## Extracted page text data
━━━━━━━━━━━━━━━━━━━━━━━━━━━━━━
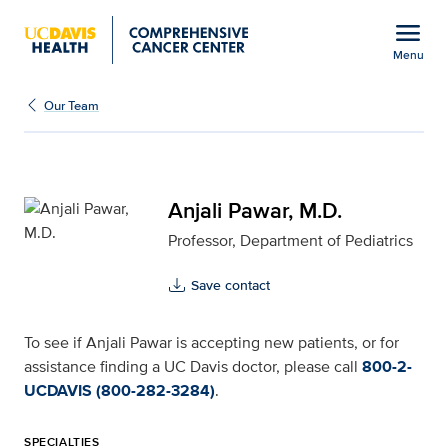
Open global navigation modal
menu
Menu
Anjali Pawar, M.D. for U
Show
menu
Our Team
Anjali Pawar, M.D.
Professor, Department of Pediatrics
Save contact
To see if Anjali Pawar is accepting new patients, or for
assistance finding a UC Davis doctor, please call
800-2-
UCDAVIS (800-282-3284)
.
SPECIALTIES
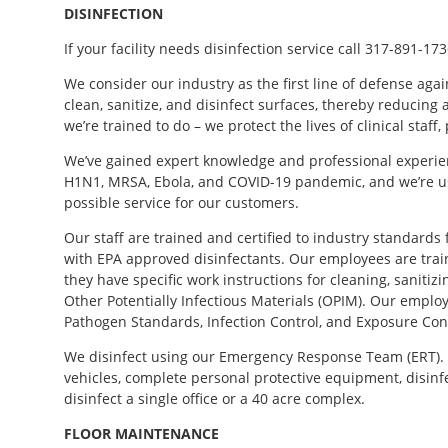
DISINFECTION
If your facility needs disinfection service call 317-891-173
We consider our industry as the first line of defense agai
clean, sanitize, and disinfect surfaces, thereby reducing
we’re trained to do – we protect the lives of clinical staff
We’ve gained expert knowledge and professional experien
H1N1, MRSA, Ebola, and COVID-19 pandemic, and we’re us
possible service for our customers.
Our staff are trained and certified to industry standards f
with EPA approved disinfectants. Our employees are tra
they have specific work instructions for cleaning, sanitizi
Other Potentially Infectious Materials (OPIM). Our emplo
Pathogen Standards, Infection Control, and Exposure Con
We disinfect using our Emergency Response Team (ERT). 
vehicles, complete personal protective equipment, disinfe
disinfect a single office or a 40 acre complex.
FLOOR
MAINTENANCE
━━━━━━━━━━━━━━━━━━━━━━━━━━━━━━
Would you print all the entries again exactly, minus any pictures?

Open global navigation modal
menu
Menu
Anjali Pawar, M.D. for U
Show
menu
Our Team
Anjali Pawar, M.D.
Professor, Department of Pediatrics
Save contact
To see if Anjali Pawar is accepting new patients, or for
assistance finding a UC Davis doctor, please call
800-2-
UCDAVIS (800-282-3284)
.
SPECIALTIES
DISINFECTION
If your facility needs disinfection service call 317-891-173
We consider our industry as the first line of defense agai
clean, sanitize, and disinfect surfaces, thereby reducing
we’re trained to do – we protect the lives of clinical staff
We’ve gained expert knowledge and professional experien
H1N1, MRSA, Ebola, and COVID-19 pandemic, and we’re us
possible service for our customers.
Our staff are trained and certified to industry standards f
with EPA approved disinfectants. Our employees are tra
they have specific work instructions for cleaning, sanitizi
Other Potentially Infectious Materials (OPIM). Our emplo
Pathogen Standards, Infection Control, and Exposure Con
We disinfect using our Emergency Response Team (ERT). 
vehicles, complete personal protective equipment, disinfe
disinfect a single office or a 40 acre complex.
FLOOR
MAINTENANCE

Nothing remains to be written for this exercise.